Write software for an environment where the number of cores scale, instead of an environment where the execution speed of a single core is more important.
[+] [-] ketralnis|10 years ago|reply
Is that so bad? He's writing and hosting the code, and he's paying the bill to do it. Seems to me he should be able to pick how to do it.
[+] [-] vox_mollis|10 years ago|reply
Edit: found it: https://www.youtube.com/watch?v=ZPbyDSvGasw
[+] [-] ketralnis|10 years ago|reply
[+] [-] Animats|10 years ago|reply
[+] [-] mehrdada|10 years ago|reply
[+] [-] scurvy|10 years ago|reply
Also, I still see "fire hazard" when I look at the early Google racks. No idea how Equinix let them get away with it. Too much ivory tower going on there. Not enough "you know we're liable if we burn down the colo with that crap, right?"

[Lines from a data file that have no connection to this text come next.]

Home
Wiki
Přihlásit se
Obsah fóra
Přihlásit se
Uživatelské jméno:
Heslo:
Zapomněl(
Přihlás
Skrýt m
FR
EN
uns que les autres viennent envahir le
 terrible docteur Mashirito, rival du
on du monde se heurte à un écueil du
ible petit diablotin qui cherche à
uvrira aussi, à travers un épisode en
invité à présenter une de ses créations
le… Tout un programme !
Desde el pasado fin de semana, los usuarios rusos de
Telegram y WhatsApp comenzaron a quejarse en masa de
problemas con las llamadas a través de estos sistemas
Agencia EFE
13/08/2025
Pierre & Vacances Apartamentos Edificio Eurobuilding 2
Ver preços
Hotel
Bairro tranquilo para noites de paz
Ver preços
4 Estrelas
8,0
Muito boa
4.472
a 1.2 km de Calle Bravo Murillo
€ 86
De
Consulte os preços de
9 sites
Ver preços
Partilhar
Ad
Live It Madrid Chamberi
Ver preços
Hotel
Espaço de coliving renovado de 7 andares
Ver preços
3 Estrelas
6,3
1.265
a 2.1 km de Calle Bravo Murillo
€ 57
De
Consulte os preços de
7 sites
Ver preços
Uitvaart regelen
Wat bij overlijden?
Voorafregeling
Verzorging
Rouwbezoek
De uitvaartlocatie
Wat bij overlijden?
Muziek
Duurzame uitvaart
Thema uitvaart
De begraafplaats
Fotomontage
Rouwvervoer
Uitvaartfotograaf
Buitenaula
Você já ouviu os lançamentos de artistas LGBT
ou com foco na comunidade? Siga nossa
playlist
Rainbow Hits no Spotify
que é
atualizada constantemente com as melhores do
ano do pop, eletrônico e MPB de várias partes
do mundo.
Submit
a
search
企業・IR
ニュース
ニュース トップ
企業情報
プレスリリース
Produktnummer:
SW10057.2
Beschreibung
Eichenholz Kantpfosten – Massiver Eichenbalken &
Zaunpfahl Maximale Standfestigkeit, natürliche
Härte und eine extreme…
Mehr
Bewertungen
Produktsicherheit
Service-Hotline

[+] [-] upofadown|10 years ago|reply
So you could have a PCB fire, but PCBs are made to be flame retardant. You could have a wire insulation fire, but the amount of material would be so low that it wouldn't be able to start a fire anywhere else.
So I am basically saying there isn't really anything there that could sustain a fire and that there isn't a lot of energy to start ignition in the first place.
[+] [-] devit|10 years ago|reply
The Xeon E3-1270 v5 goes from 3.6 to 4.0 GHz and only costs 10% more than the i7-6700 (3.4-4.0 GHz)
Also, the Xeon E3-1230 v5 goes from 3.4 to 3.8 GHz (same base clock) and costs less than the Core i7-6700.
In general, you should never buy non-Xeon CPUs if you have the choice, both for desktop and for servers, since ECC memory is essential if you don't want to have a significant chance of having to replace your RAM after discovering mysterious problems with your system.
[+] [-] venomsnake|10 years ago|reply
Will someone die if the data gets corrupted? No - then no ECC should be enough. And you should have checksums everywhere anyway.
[+] [-] jo909|10 years ago|reply
What happens to the data after you have read it to memory and successfully verified the checksum? You probably process it in memory, and have no idea afterwards if the changes are due to your code, or because of errors.
Of course you can now propose to also checksum and check the data while it is in memory. Which is basically what ECC does, in hardware, for cheap, requiring no CPU cycles.